Your objective » The whole listing, please: repeat it exactly, with the pictures left out.

The records »
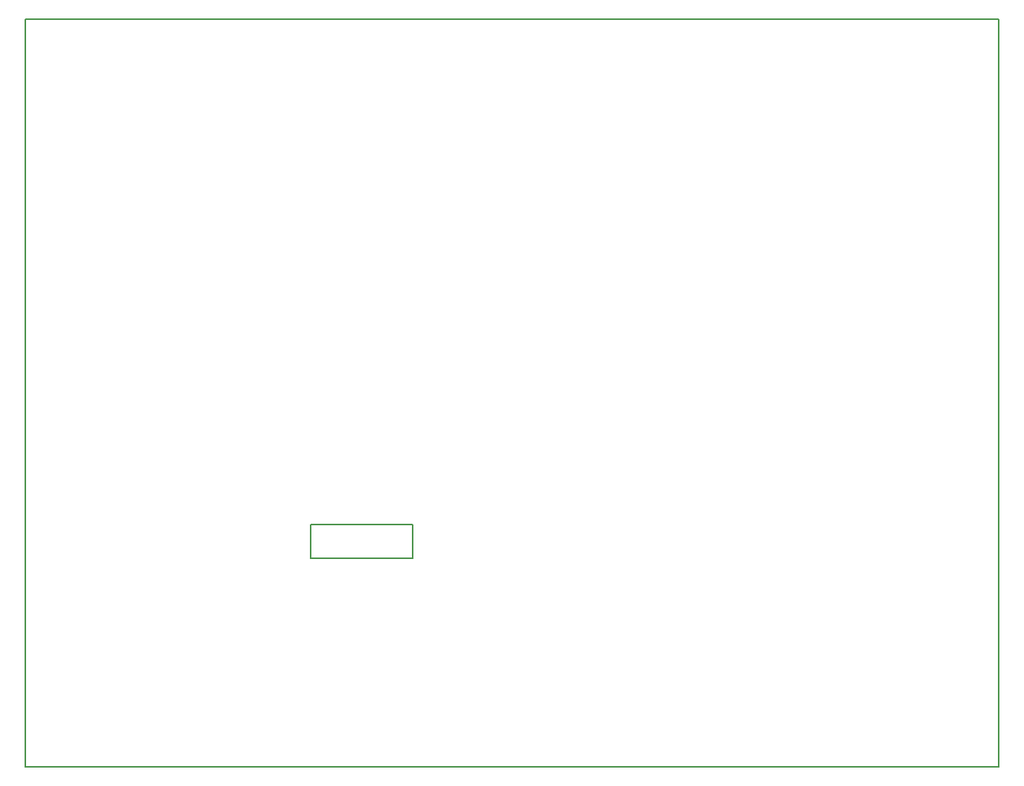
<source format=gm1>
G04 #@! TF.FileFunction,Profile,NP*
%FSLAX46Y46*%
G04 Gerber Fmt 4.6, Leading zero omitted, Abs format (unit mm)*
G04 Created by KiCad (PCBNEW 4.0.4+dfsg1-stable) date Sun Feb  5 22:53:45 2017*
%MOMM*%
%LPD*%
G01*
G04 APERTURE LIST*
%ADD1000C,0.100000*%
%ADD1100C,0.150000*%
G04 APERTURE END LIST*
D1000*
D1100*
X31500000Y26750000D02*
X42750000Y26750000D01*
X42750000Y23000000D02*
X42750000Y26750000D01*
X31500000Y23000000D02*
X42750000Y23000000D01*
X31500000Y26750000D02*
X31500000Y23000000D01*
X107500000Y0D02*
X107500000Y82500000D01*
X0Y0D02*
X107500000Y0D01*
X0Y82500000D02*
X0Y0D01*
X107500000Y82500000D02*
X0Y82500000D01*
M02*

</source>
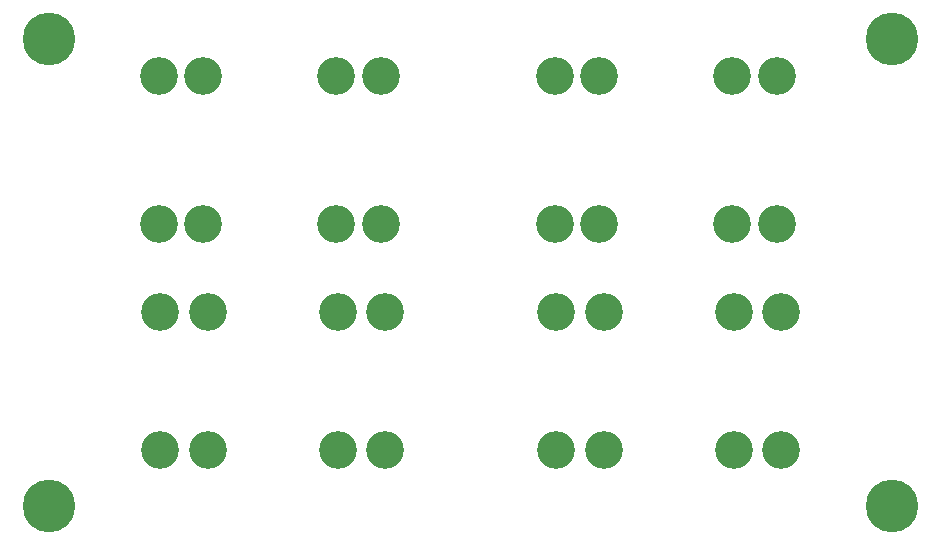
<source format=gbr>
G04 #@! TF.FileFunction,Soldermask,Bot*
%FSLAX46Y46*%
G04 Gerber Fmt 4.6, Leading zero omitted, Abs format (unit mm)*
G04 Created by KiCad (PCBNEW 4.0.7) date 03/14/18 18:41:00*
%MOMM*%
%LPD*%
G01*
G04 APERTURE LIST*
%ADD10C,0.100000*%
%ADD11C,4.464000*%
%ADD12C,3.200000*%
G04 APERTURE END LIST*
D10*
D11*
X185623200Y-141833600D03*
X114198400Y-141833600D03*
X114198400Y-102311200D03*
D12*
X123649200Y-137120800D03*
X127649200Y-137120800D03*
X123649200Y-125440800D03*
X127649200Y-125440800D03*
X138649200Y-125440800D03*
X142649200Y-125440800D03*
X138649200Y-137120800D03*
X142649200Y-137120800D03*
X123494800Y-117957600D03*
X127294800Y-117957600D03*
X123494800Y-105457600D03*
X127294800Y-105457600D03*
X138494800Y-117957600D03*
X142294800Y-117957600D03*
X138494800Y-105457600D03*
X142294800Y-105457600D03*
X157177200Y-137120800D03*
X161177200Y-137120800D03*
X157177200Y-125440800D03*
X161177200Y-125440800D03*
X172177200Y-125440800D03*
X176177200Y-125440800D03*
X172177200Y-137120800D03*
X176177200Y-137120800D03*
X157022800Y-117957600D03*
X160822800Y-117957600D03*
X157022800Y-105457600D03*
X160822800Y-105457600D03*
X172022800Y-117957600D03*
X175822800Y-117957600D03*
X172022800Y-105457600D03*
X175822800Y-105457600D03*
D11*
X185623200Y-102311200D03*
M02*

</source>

Task output »
<source format=gm1>
G04 #@! TF.FileFunction,Profile,NP*
%FSLAX46Y46*%
G04 Gerber Fmt 4.6, Leading zero omitted, Abs format (unit mm)*
G04 Created by KiCad (PCBNEW 4.0.4+dfsg1-stable) date Sun Feb  5 22:53:45 2017*
%MOMM*%
%LPD*%
G01*
G04 APERTURE LIST*
%ADD1000C,0.100000*%
%ADD1100C,0.150000*%
G04 APERTURE END LIST*
D1000*
D1100*
X31500000Y26750000D02*
X42750000Y26750000D01*
X42750000Y23000000D02*
X42750000Y26750000D01*
X31500000Y23000000D02*
X42750000Y23000000D01*
X31500000Y26750000D02*
X31500000Y23000000D01*
X107500000Y0D02*
X107500000Y82500000D01*
X0Y0D02*
X107500000Y0D01*
X0Y82500000D02*
X0Y0D01*
X107500000Y82500000D02*
X0Y82500000D01*
M02*

</source>
<source format=gbr>
G04 #@! TF.FileFunction,Soldermask,Bot*
%FSLAX46Y46*%
G04 Gerber Fmt 4.6, Leading zero omitted, Abs format (unit mm)*
G04 Created by KiCad (PCBNEW 4.0.7) date 03/14/18 18:41:00*
%MOMM*%
%LPD*%
G01*
G04 APERTURE LIST*
%ADD10C,0.100000*%
%ADD11C,4.464000*%
%ADD12C,3.200000*%
G04 APERTURE END LIST*
D10*
D11*
X185623200Y-141833600D03*
X114198400Y-141833600D03*
X114198400Y-102311200D03*
D12*
X123649200Y-137120800D03*
X127649200Y-137120800D03*
X123649200Y-125440800D03*
X127649200Y-125440800D03*
X138649200Y-125440800D03*
X142649200Y-125440800D03*
X138649200Y-137120800D03*
X142649200Y-137120800D03*
X123494800Y-117957600D03*
X127294800Y-117957600D03*
X123494800Y-105457600D03*
X127294800Y-105457600D03*
X138494800Y-117957600D03*
X142294800Y-117957600D03*
X138494800Y-105457600D03*
X142294800Y-105457600D03*
X157177200Y-137120800D03*
X161177200Y-137120800D03*
X157177200Y-125440800D03*
X161177200Y-125440800D03*
X172177200Y-125440800D03*
X176177200Y-125440800D03*
X172177200Y-137120800D03*
X176177200Y-137120800D03*
X157022800Y-117957600D03*
X160822800Y-117957600D03*
X157022800Y-105457600D03*
X160822800Y-105457600D03*
X172022800Y-117957600D03*
X175822800Y-117957600D03*
X172022800Y-105457600D03*
X175822800Y-105457600D03*
D11*
X185623200Y-102311200D03*
M02*

</source>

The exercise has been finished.